According to Auras, a professor at the East Lansing, Mich., university and the
Amcor Endowed Chair in Packaging Sustainability, biodegradable and compostable materials are a potential tool in the fight against plastic waste.
The school's work is published in the journal ACS Sustainable Chemistry & Engineering.
Less than 10 percent of plastic waste is recycled in the U.S, he said. That means the bulk of plastic waste ends up as trash or litter, creating economic, environmental and even health concerns.
Unlike plastic waste headed for recycling, compostable plastics contaminated with food residues would also not need to undergo the rigorous washing cycles required during the recycling process.
The researchers developed a blend of the bio-based polyester known as polylactic acid, or PLA, and thermoplastic starch. On its own, PLA is industrially compostable, but it cannot be composted at home. And even under industrial conditions, it has been shown that it takes around 20 days before PLA films start to biodegrade, which means that they are only suitable for processing at well-managed industrial composting facilities.

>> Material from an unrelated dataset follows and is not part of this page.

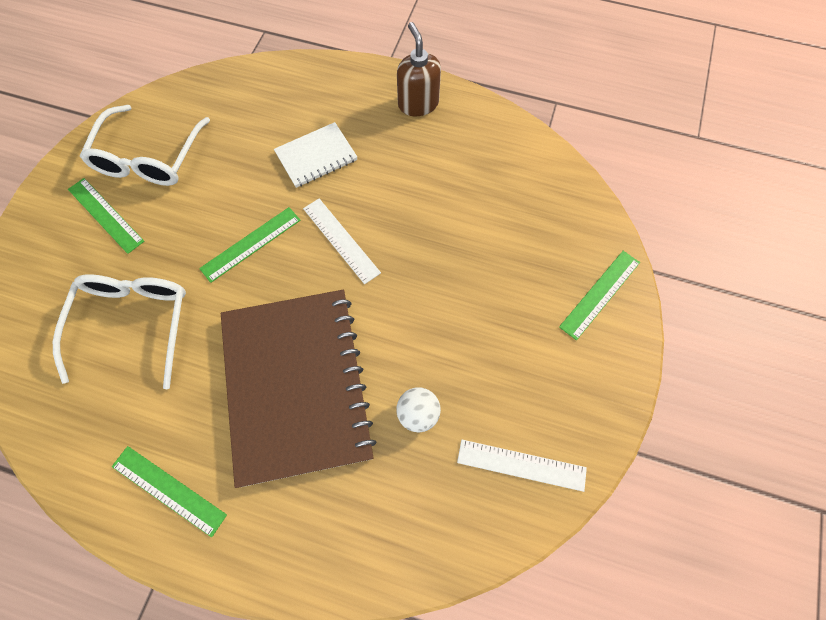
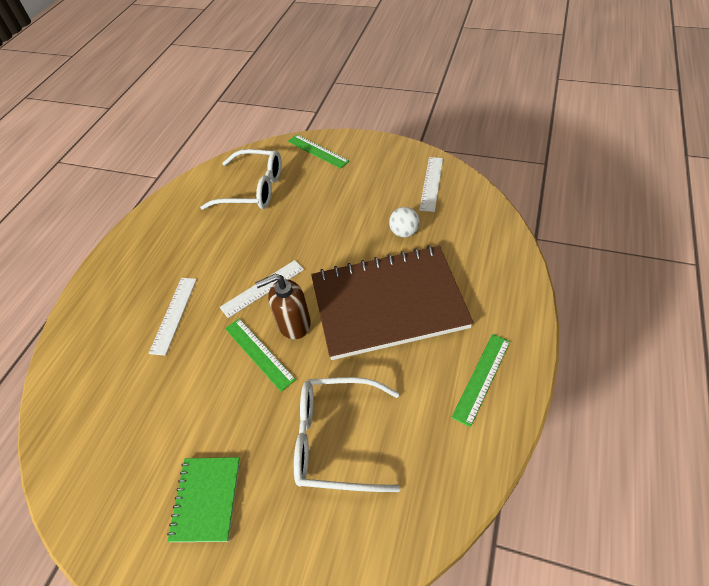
camera: 85 degrees left, 15 degrees down
(105, 215) = (206, 499): green ruler -> green notebook
(149, 158) = (140, 468): white glasses -> white glasses (253, 189)
(316, 156) = (174, 314): white notebook -> white ruler
(418, 104) = (136, 248): brown soap dispenser -> brown soap dispenser (293, 323)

Even there, if the prescribed process of turning and mixing is disturbed, the biodegradation process may not be completed by the end of the cycle. As a result, it produces poorer quality compost containing PLA fragments. An additional challenge are the polymer fragments at the compost pile surface — because they are not exposed to the same conditions, it can take them longer to biodegrade, especially relevant fragments that constantly resurface during pile turning due to their low density.

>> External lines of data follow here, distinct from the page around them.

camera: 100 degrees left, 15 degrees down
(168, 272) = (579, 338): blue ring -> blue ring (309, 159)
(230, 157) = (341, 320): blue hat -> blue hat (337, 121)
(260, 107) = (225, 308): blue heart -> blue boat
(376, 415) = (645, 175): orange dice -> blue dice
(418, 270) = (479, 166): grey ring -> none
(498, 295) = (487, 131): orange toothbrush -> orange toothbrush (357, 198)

The upshot is that not all composting facilities are willing to accept PLA.
So in the search to find a way to accelerate the biodegradation process in industrial composting facilities and even to expand PLA's biodegradation efficiency in home and backyard composting settings, the researchers created a blend with the more easily biodegradable TPS.
Starch rapidly degrades to glucose, which, the researchers say, is further assimilated to produce CO2 and water in compost or soil environments. The starch not only can enhance PLA's sensitivity to humid environments, it is an "excellent initial nutrient source for the microbes when introduced into the compost environment," they note.

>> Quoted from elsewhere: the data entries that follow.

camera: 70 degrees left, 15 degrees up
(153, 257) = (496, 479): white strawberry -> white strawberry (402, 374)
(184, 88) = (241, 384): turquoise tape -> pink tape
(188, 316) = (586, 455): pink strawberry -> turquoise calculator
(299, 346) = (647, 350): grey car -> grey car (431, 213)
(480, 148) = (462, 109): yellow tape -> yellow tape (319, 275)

Different blends of the two materials were tested in simulated composting conditions at moderate (37° C) and warmer temperatures (58° C). The team showed that , in each case, the PLA/starch blends had no lag time — the microorganisms immediately went to work on the TPS component of the blend, which provided enough of a food supply until chemical and enzymatic hydrolysis of the PLA started, leading to its fragmentation and ultimate depolymerization.
Researchers also demonstrated that the PLA component in a PLA/TPS blend underwent a more rapid biodegradation process under moderate temperature conditions, which could lead to the development of home compostable PLA-based films. "Starch," they wrote, "can be used to improve PLA degradation in industrial composting conditions by reducing the lag phase of disintegration of PLA and, even at mild conditions such as those in home composting settings, by inducing biodegradation during the initial days."